-- PROVIDED PASSAGE follows --
From the first book that we cracked open as a class, “Lord of the Flies,” to the halfway point, Dante’s “Inferno,” to the last benchmark, “Taming of the Shrew,” I was taught that we were not just reading words. We were not just picking out parts of a plot or analyzing character traits or taking political sides in free-thinking platforms. We were all on a journey to deepen our faith in Christ.

CHS was one place where teachers of faith could implement this approach and, in my experience, the opportunity changed the way I look at everything. Years later, the same mission instilled in me holds true: “I can do all things through Christ who strengthens me” (Phil 4:13). The biblical reference hangs in my classroom next to my desk. It shines for every student who enters my room as a reminder that we are given a gift to seek Christ in all things, including literature.

Literature is a gateway to spiritual constructs. When we look for them, we can see biblical patterns and references in every piece. Whenever my students open a book, it is like opening a pathway to the Lord where we seek meanings that collectively call us. As we journey through stories, we pinpoint religious objects, hunt for faith-based ideas, compare events to possible representations of sacramental grace, holy messages and much more!

Like my teachers, who were deeply committed to this type of training, the amazing outcomes generate a level of understanding that is spiritual and academic. This immersion ignites readers’ thinking about their faith, maximizing a total, holistic challenge. The things we read have lasting messages that we can take with us throughout our lives.

Reading for meaning means diving deeper into what the soul hears beyond the words. When I work with my students, I understand that I, too, am uncovering messages I may not have heard. Every time I open a piece of literature, whether I have read it before or not, the Lord refreshes me. He opens doors to new perspectives. Because I want to read with him at the pinnacle, he allows his wisdom to wash over me. And then I understand: Words are three-dimensional and multi-faceted. The transferable meanings light the way like diamonds in the dark.

Seeking the Sacred

I often tell my students that the hero’s journey is the act of facing a giant where the impossible becomes possible; where redemption can lead to transformation; where adversity, sin and suffering can lead to hope, love and honor; where even tragedies can make sense. By associating a secular work with our faith, we drive the human experience with God at our wheel. We visit parables, psalms, proverbs and many other biblical passages.
-- PROVIDED PASSAGE concluded --
▶ EXERCISE AIM
Return the portion of the essay on faith and literature starting at "Like my teachers, who" and ending at "in the dark.", copied verbatim.
-- GIVEN DATA follows --
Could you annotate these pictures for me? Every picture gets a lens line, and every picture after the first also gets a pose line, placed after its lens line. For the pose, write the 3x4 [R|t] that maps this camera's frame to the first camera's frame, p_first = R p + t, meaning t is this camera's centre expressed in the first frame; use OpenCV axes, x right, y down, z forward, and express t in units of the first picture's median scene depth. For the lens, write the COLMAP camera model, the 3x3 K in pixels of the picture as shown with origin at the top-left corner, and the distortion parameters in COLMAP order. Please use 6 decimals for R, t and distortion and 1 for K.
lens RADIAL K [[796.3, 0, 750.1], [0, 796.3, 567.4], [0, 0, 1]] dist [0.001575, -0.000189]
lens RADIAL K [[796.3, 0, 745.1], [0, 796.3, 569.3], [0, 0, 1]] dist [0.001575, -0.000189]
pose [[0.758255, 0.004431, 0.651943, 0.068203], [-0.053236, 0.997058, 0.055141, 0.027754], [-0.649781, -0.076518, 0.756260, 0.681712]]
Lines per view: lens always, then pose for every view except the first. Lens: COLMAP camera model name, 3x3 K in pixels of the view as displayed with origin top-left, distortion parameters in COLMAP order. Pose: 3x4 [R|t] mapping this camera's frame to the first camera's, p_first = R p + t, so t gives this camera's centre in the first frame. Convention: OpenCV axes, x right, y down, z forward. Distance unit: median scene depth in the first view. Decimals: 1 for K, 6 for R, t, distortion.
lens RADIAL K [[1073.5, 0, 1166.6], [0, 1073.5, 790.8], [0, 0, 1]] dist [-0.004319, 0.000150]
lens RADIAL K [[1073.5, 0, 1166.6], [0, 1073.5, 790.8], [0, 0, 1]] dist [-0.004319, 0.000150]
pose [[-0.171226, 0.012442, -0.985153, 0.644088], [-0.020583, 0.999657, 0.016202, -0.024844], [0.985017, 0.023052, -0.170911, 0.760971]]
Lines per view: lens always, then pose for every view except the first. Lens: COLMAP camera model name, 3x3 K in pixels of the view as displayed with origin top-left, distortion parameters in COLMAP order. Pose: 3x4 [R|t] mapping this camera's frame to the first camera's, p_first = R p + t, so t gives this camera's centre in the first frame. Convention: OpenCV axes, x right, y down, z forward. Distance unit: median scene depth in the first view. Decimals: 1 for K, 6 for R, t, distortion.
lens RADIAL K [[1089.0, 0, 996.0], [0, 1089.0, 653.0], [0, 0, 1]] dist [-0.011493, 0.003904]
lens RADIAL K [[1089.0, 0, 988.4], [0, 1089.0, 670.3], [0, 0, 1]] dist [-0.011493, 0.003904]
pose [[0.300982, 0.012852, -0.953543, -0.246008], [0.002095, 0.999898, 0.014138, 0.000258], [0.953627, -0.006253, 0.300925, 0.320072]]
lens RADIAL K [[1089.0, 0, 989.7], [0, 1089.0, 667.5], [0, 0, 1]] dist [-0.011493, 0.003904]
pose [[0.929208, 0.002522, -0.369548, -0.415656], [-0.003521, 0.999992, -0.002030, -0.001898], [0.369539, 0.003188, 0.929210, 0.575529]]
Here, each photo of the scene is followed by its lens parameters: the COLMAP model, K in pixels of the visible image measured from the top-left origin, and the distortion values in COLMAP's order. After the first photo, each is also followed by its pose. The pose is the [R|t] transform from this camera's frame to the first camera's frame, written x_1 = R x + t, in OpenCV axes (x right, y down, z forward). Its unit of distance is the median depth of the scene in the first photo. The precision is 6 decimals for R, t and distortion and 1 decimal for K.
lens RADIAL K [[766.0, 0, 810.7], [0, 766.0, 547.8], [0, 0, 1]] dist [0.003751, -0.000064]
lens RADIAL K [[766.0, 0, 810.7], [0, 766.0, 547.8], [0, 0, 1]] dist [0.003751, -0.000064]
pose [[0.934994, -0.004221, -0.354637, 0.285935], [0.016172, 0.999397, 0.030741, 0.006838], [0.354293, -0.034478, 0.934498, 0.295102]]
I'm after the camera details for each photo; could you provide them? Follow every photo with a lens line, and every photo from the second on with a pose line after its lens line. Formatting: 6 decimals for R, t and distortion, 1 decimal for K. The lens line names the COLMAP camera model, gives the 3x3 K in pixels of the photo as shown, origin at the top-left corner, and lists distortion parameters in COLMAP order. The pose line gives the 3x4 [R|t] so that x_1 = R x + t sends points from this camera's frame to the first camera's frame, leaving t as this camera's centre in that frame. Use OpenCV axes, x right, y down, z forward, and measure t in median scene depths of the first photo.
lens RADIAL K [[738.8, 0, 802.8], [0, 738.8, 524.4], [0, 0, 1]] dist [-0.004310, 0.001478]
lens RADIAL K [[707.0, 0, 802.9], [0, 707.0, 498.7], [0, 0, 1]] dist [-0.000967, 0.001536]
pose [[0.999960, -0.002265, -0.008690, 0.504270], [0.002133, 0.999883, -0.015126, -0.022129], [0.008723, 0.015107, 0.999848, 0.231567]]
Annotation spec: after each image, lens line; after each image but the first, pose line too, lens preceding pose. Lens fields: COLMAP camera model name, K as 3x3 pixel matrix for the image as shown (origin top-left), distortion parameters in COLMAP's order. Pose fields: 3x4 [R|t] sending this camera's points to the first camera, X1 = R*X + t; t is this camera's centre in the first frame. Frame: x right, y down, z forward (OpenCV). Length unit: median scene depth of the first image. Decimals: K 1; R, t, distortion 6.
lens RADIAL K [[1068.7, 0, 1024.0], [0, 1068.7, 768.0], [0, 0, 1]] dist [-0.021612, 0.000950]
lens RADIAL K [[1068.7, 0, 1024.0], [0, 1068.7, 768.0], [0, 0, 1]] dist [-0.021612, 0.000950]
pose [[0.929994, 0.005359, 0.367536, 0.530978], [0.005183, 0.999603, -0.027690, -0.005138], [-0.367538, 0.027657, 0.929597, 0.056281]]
-- GIVEN DATA concluded --
▶ RESULT OF THE EXERCISE
Like my teachers, who were deeply committed to this type of training, the amazing outcomes generate a level of understanding that is spiritual and academic. This immersion ignites readers’ thinking about their faith, maximizing a total, holistic challenge. The things we read have lasting messages that we can take with us throughout our lives.

Reading for meaning means diving deeper into what the soul hears beyond the words. When I work with my students, I understand that I, too, am uncovering messages I may not have heard. Every time I open a piece of literature, whether I have read it before or not, the Lord refreshes me. He opens doors to new perspectives. Because I want to read with him at the pinnacle, he allows his wisdom to wash over me. And then I understand: Words are three-dimensional and multi-faceted. The transferable meanings light the way like diamonds in the dark.